Basically, pharmaceutical companies provide free medicines to people with too much money to qualify for Medicaid but too little to afford health insurance. Rules vary, but typically an individual making less than $21,000 a year or a family of four living on less than $44,000 would qualify. There’s no time limit. As long as your income remains tight, the meds keep coming.
Nearly every pharmaceutical company offers such a program. Some come with fairly easy paperwork; others are more complicated. Some companies require extensive proof that you are unable to afford the medications on your own. Other companies allow you to join the program even if you have a decent-sized income, as long as you are able to prove that the medications are a hardship for you.

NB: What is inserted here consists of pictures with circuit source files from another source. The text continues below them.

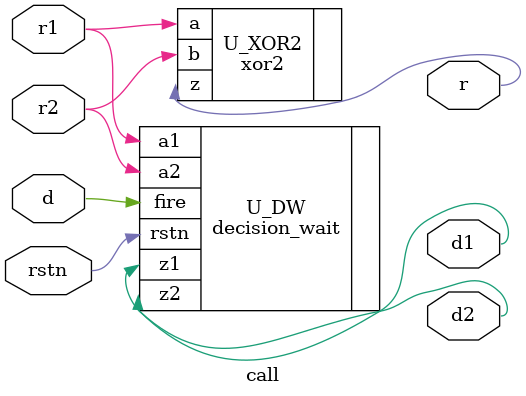
<source format=v>
module call (/*AUTOARG*/
   // Outputs
   d1, d2, r,
   // Inputs
   r1, r2, d, rstn
   );
   // Input ports
   input r1,r2;
   output d1,d2;
   // Output ports
   output r;
   input  d;

   input  rstn;



   /*AUTOINPUT*/
   /*AUTOOUTPUT*/

   /*AUTOREG*/
   /*AUTOWIRE*/
   wire                 d1, d2, r;


   xor2 U_XOR2 (.a(r1),.b(r2),.z(r));
   decision_wait U_DW(
                      .a1(r1),
                      .a2(r2),

                      .z1(d1),
                      .z2(d2),

                      .fire(d),
                      .rstn(rstn)

                      );


endmodule // call
/*
 Local Variables:
 verilog-library-directories:(
 "."
 )
 End:
 */

</source>
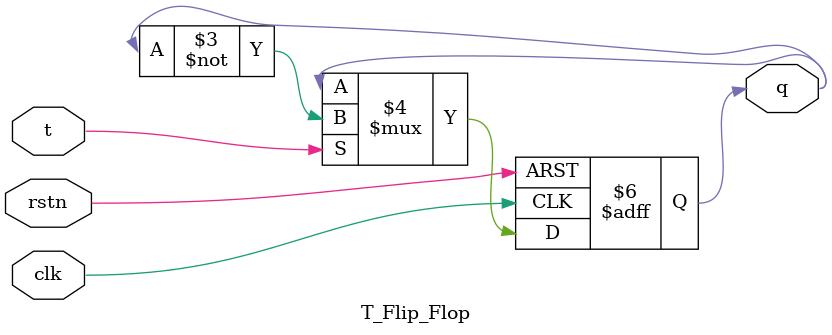
<source format=v>
module T_Flip_Flop(
    input clk, // Clock input
    input rstn, // Active-low asynchronous reset input
    input t, // Toggle input
    output reg q // Output representing the state of the T flip-flop
);

// T flip-flop process
always @(posedge clk or negedge rstn) // Sensitivity list includes positive edge of clock and negative edge of reset
begin
    if (!rstn) // If reset is asserted (active low)
        q <= 1'b0; // Set output q to logic 0
    else // If reset is not asserted
    begin
        if (t) // If toggle input is asserted
            q <= ~q; // Toggle output q (invert its value)
        // No need for an else statement here, as q should remain unchanged if t is not asserted
    end
end

endmodule

</source>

Once you have qualified, the pharmaceutical company sends the meds to your doctor or pharmacy for you to pick up or ships them to you in the mail.
Partnership for Prescription Assitance
Applying for pharmaceutical assistance used to be confusing, but now PhRMA has a great clearinghouse service called the Partnership for Prescription Assistance. This program will link you with the maker of your drug. Go to http://www.PPARX.org for access to more than 475 different assistance programs. The site is easy to use and will give you a great starting point.
PPARX.org is by far your best starting point. Be aware that whenever somebody tries to do good, bad guys will piggyback on the cause and try to make some money for themselves. I first heard about pharmaceutical assistance programs when I investigated a company that was pretending to have special connections to the big drug companies and was charging people $200 a month to process their applications for these free programs. Please! Don’t fall for it. The assistance really is free.